### JOB
Update the records below by replacing every occurrence of "Transcribe" with "Write out", and leave all other text unchanged.
- - - -
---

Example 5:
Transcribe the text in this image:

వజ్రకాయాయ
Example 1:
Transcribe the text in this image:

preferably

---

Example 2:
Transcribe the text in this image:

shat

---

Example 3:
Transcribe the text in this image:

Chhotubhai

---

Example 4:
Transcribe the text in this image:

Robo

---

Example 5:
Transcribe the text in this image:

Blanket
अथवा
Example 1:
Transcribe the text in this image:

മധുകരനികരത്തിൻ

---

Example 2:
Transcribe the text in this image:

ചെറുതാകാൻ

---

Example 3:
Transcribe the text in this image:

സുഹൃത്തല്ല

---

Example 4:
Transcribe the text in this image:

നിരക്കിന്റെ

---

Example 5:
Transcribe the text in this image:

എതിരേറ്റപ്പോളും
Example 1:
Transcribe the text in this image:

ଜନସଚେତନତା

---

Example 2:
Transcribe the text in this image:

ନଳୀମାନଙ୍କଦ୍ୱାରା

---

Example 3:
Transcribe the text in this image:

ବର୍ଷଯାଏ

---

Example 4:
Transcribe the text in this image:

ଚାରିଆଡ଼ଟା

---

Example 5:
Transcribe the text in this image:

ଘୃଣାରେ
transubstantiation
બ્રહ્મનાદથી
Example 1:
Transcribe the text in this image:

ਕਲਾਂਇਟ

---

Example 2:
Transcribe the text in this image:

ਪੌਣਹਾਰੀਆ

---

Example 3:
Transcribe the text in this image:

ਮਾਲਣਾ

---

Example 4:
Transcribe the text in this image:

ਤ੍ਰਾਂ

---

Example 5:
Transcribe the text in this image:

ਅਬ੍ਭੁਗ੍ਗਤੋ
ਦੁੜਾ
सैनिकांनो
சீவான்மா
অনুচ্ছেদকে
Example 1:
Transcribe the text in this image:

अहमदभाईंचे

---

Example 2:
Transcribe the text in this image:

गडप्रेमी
- - - -
### COMPLETE ANSWER
---

Example 5:
Write out the text in this image:

వజ్రకాయాయ
Example 1:
Write out the text in this image:

preferably

---

Example 2:
Write out the text in this image:

shat

---

Example 3:
Write out the text in this image:

Chhotubhai

---

Example 4:
Write out the text in this image:

Robo

---

Example 5:
Write out the text in this image:

Blanket
अथवा
Example 1:
Write out the text in this image:

മധുകരനികരത്തിൻ

---

Example 2:
Write out the text in this image:

ചെറുതാകാൻ

---

Example 3:
Write out the text in this image:

സുഹൃത്തല്ല

---

Example 4:
Write out the text in this image:

നിരക്കിന്റെ

---

Example 5:
Write out the text in this image:

എതിരേറ്റപ്പോളും
Example 1:
Write out the text in this image:

ଜନସଚେତନତା

---

Example 2:
Write out the text in this image:

ନଳୀମାନଙ୍କଦ୍ୱାରା

---

Example 3:
Write out the text in this image:

ବର୍ଷଯାଏ

---

Example 4:
Write out the text in this image:

ଚାରିଆଡ଼ଟା

---

Example 5:
Write out the text in this image:

ଘୃଣାରେ
transubstantiation
બ્રહ્મનાદથી
Example 1:
Write out the text in this image:

ਕਲਾਂਇਟ

---

Example 2:
Write out the text in this image:

ਪੌਣਹਾਰੀਆ

---

Example 3:
Write out the text in this image:

ਮਾਲਣਾ

---

Example 4:
Write out the text in this image:

ਤ੍ਰਾਂ

---

Example 5:
Write out the text in this image:

ਅਬ੍ਭੁਗ੍ਗਤੋ
ਦੁੜਾ
सैनिकांनो
சீவான்மா
অনুচ্ছেদকে
Example 1:
Write out the text in this image:

अहमदभाईंचे

---

Example 2:
Write out the text in this image:

गडप्रेमी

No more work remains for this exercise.